Human-driven climate change and development patterns are making destructive firestorms more likely
The preconditions for fast-spreading wildland fire are the same as they’ve always been: strong winds and hot, dry air moving through parched vegetation. However, much like floods, wildfires are shaped not just by the natural environment but also by how and where people live and work. Increasing numbers of Americans are living in or near regions known as the wildland-urban interface (WUI). These are typically scenic places where subdivisions have been built in or near forests, taking advantage of the natural beauty but putting people close to fire-prone areas that are difficult to keep safe. High wind can carry burning embers far ahead of a wildfire, quickly lighting up neighborhoods well away from a fire front (which was apparently the case in the hard-hit community of Santa Rosa in the predawn hours on Monday). The increased population in the wildland-urban interface also makes it more likely that human activity will lead to fire, either intentionally or inadvertently. At least some of the fires on Sunday night may have started because of power lines brought down in high wind.
Every U.S. state has at least some land that qualifies as WUI, based on criteria put forth by the National Fire Protection Association that include:
amount, type, and distribution of vegetation
flammability of the structures (homes, businesses, outbuildings, decks, fences)
proximity to fire-prone vegetation and to other combustible structures
weather patterns and general climate conditions
topography
hydrology
average lot size
road construction
A stairwell smolders as a home burns during the Tubbs Fire on October 12, 2017 near Calistoga, California.
Figure 5. A stairwell smolders as a home burns during the Tubbs Fire on October 12, 2017 near Calistoga, California. Image credit: Justin Sullivan/Getty Images.

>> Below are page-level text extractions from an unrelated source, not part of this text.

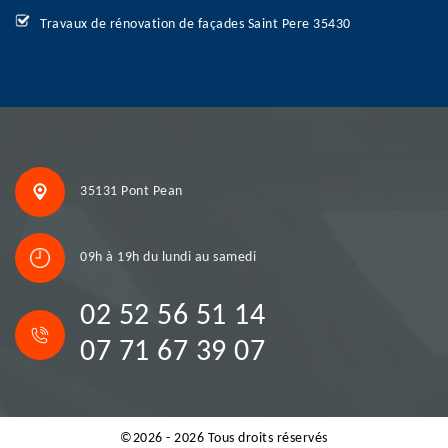
Travaux de rénovation de façades Saint Pere 35430
35131 Pont Pean
09h à 19h du lundi au samedi
02 52 56 51 14
07 71 67 39 07
©2026 - 2026 Tous droits réservés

Another factor raising the odds of destructive wildfire is human-produced greenhouse gases. As our climate warms, temperatures are rising especially quickly during droughts, where most of the sun’s heat can go into warming the land and air as opposed to evaporating moisture. California is a classic example of this phenomenon. Temperatures smashed countless records during the state’s vicious five-year drought that began in 2011. Droughts are not always unusually warm, but that's more and more becoming the case in our warming climate. In a 2015 study, Noah Diffenbaugh (Stanford University) and colleagues found that human-produced climate change had raised the odds that a drought year in California would also be an exceptionally warm year. The authors added: “A large ensemble of climate model realizations reveals that additional global warming over the next few decades is very likely to create ∼100% probability that any annual-scale dry period is also extremely warm.”

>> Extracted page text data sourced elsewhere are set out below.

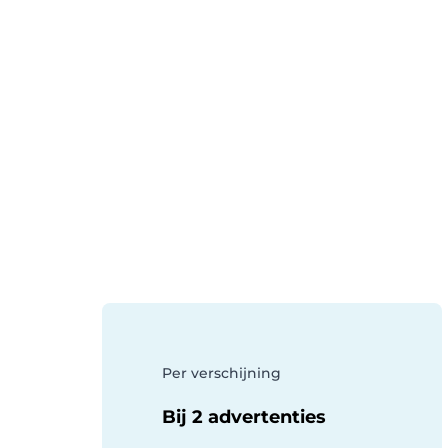
Per verschijning
Bij 2 advertenties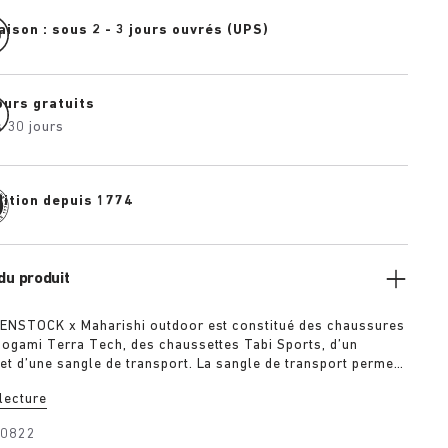
aison : sous 2 - 3 jours ouvrés (UPS)
ours gratuits
 30 jours
dition depuis 1774
du produit
KENSTOCK x Maharishi outdoor est constitué des chaussures
ogami Terra Tech, des chaussettes Tabi Sports, d’un
t d’une sangle de transport. La sangle de transport permet
s chaussures en bandoulière ou de les attacher au sac avec
 lecture
n. Ce pack d’articles essentiels est idéal pour les adeptes
 en extérieur. Inclus dans le pack :
30822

California’s drought ended in spectacular fashion in late 2016 and early 2017, when the state experienced its second-wettest winter on record. The moisture led to a mammoth burst of vegetation that promptly dried out in the summer. This is a normal happening in California’s Mediterranean climate (wet, mild winter and dry, hot summer), but in this case a very wet winter segued into the hottest summer on record. The first two weeks of September were also extremely hot. As NOAA’s Rebecca Lindsey put it in a climate.gov analysis this week: “Baked to tinder in the extreme heat, the abundant vegetation of spring became the kindling for these autumn fires.”